For moments when he needed specific expertise, he had his brother. “I wouldn’t even have attempted it if he hadn’t been around,” Dean says. “He’s an encyclopedia when it comes to wooden boats.” Don, a renowned builder, has constructed more than 100 vessels by hand and repaired hundreds more, giving him extensive knowledge of why traditional boats need repairing and how to prevent certain issues. That intel, Dean says, guided many of his design decisions. “I tried to not only duplicate what was there when I was a child — the shape,” he says, “but I also tried to make it better and more functional.” That included adding modern conveniences, like GPS and updated wiring.
“There was no plan. The boat told me what to do.”
Mostly though, Ramona incorporates older methods of building and vintage materials. When folks asked him why in the world he was using old parts in a new boat, Dean was quick with a quip: “They’ve got experience,” he explained. “They know what they’re doing. They’ve already been tried.”
He searched eBay for years to find portholes from boats used in both World Wars, funded in part by friends (and strangers), who followed the boat’s progress on Facebook. Dean also salvaged equipment from local vessels that were no longer in operation.

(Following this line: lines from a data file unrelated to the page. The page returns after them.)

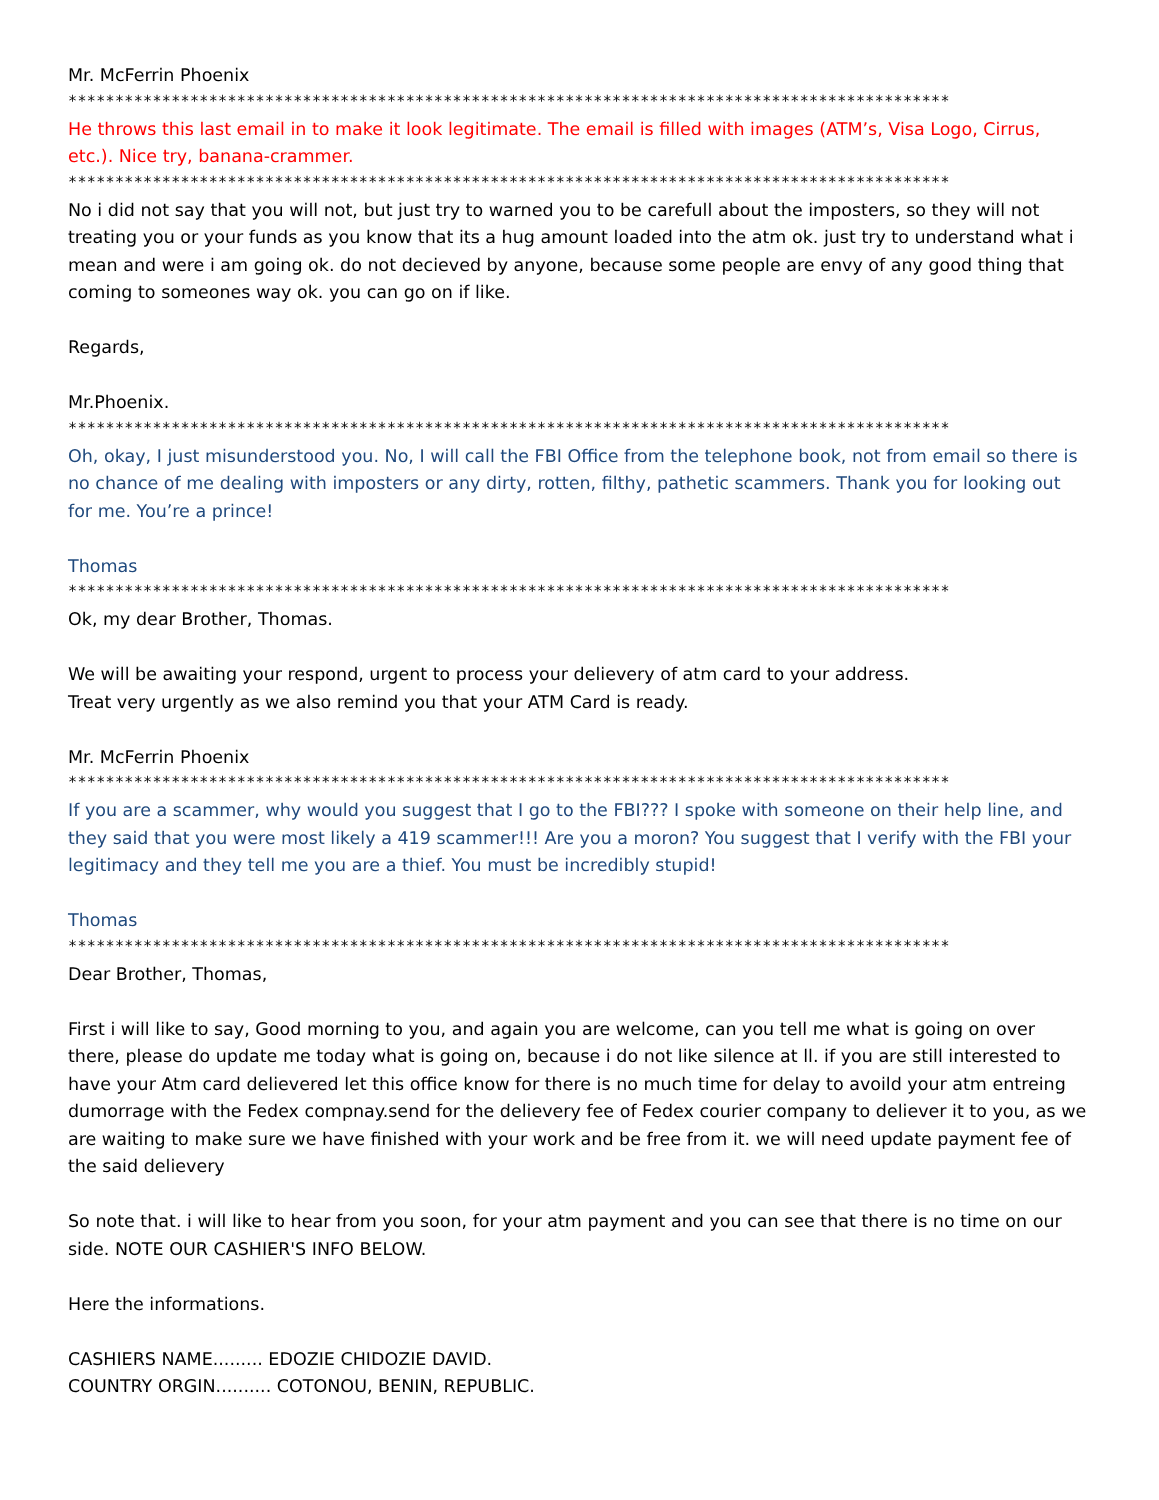Mr. McFerrin Phoenix
**********************************************************************************************
He throws this last email in to make it look legitimate. The email is filled with images (ATM’s, Visa Logo, Cirrus, etc.). Nice try, banana-crammer.
**********************************************************************************************
No i did not say that you will not, but just try to warned you to be carefull about the imposters, so they will not treating you or your funds as you know that its a hug amount loaded into the atm ok. just try to understand what i mean and were i am going ok. do not decieved by anyone, because some people are envy of any good thing that coming to someones way ok. you can go on if like.
Regards,
Mr.Phoenix.
**********************************************************************************************
Oh, okay, I just misunderstood you. No, I will call the FBI Office from the telephone book, not from email so there is no chance of me dealing with imposters or any dirty, rotten, filthy, pathetic scammers. Thank you for looking out for me. You’re a prince!
Thomas
**********************************************************************************************
Ok, my dear Brother, Thomas.
We will be awaiting your respond, urgent to process your delievery of atm card to your address.
Treat very urgently as we also remind you that your ATM Card is ready.
Mr. McFerrin Phoenix
**********************************************************************************************
If you are a scammer, why would you suggest that I go to the FBI??? I spoke with someone on their help line, and they said that you were most likely a 419 scammer!!! Are you a moron? You suggest that I verify with the FBI your legitimacy and they tell me you are a thief. You must be incredibly stupid!
Thomas
**********************************************************************************************
Dear Brother, Thomas,
First i will like to say, Good morning to you, and again you are welcome, can you tell me what is going on over there, please do update me today what is going on, because i do not like silence at ll. if you are still interested to have your Atm card delievered let this office know for there is no much time for delay to avoild your atm entreing dumorrage with the Fedex compnay.send for the delievery fee of Fedex courier company to deliever it to you, as we are waiting to make sure we have finished with your work and be free from it. we will need update payment fee of the said delievery
So note that. i will like to hear from you soon, for your atm payment and you can see that there is no time on our side. NOTE OUR CASHIER'S INFO BELOW.
Here the informations.
CASHIERS NAME......... EDOZIE CHIDOZIE DAVID.
COUNTRY ORGIN.......... COTONOU, BENIN, REPUBLIC.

Of particular use was Solomon T, a former shrimp boat from the era on which Ramona was being modeled.
Capt. Bert Felton, who salvaged Solomon T from Wanchese and operated boat tours out of Southport, passed away while Dean was working on Ramona. Several weeks later, Felton’s widow, Becky, reached out to see if Dean could use hardware from his boat. He could, he told her. He’d be honored. Now, Solomon T‘s steering wheel, which navigated waters around North Carolina for at least 75 years, fits nicely in Dean’s grip as he guides Ramona home.
• • •
Dean launched Ramona, which he named after his wife of more than 50 years, on July 28, 2018. Local news outlets and friends wanted to attend, but Dean tried his best to keep most folks at a distance. “You can’t talk,” he says. “You’ve got a boat that could sink, you know?” But Ramona, with her gleaming white boards and copper-colored hull, floated triumphantly.
Since the launch, Dean has taken several groups out, including Becky and other members of the Felton family. “We’ve become very good friends,” he says. “This boat — I’ve met people I never would have met.”
As he hoped, he’s also introduced people to the Lockwood Folly River. Recently, he piloted the waters with a 94-year-old woman who has spent her entire life in Brunswick County but had never been on the river. He says she stood on her tip-toes for most of the trip, thrilled to see what was around each bend. “One of the things I love most is that, when you go from salt to brackish to fresh [waters], the vegetation changes on the shore,” he says. “It’s amazing when you see it.”
But Dean hasn’t quite figured out how to do professional tours just yet. To offer paid trips would require him to get a captain’s license, which, now that he’s in his early 70s, is a process he’s not sure he wants to take on. At the moment, a friend who is a licensed captain accompanies him on informal voyages up and down the river.
Through Ramona, however, he’s found a voice — one with a thick eastern North Carolina drawl. In 2019, the Southport Wooden Boat Festival chose Ramona to represent its 10th anniversary, printing her likeness on posters, shirts, and hats. Dean was there as well, to talk with other builders and enthusiasts about his craft and the water. “To me, it was like coming home,” he says.
Dean anticipates that Ramona will live on for another 60 to 70 years. “I’ll be way gone,” he says. But his hope is that his work will help the river carry on.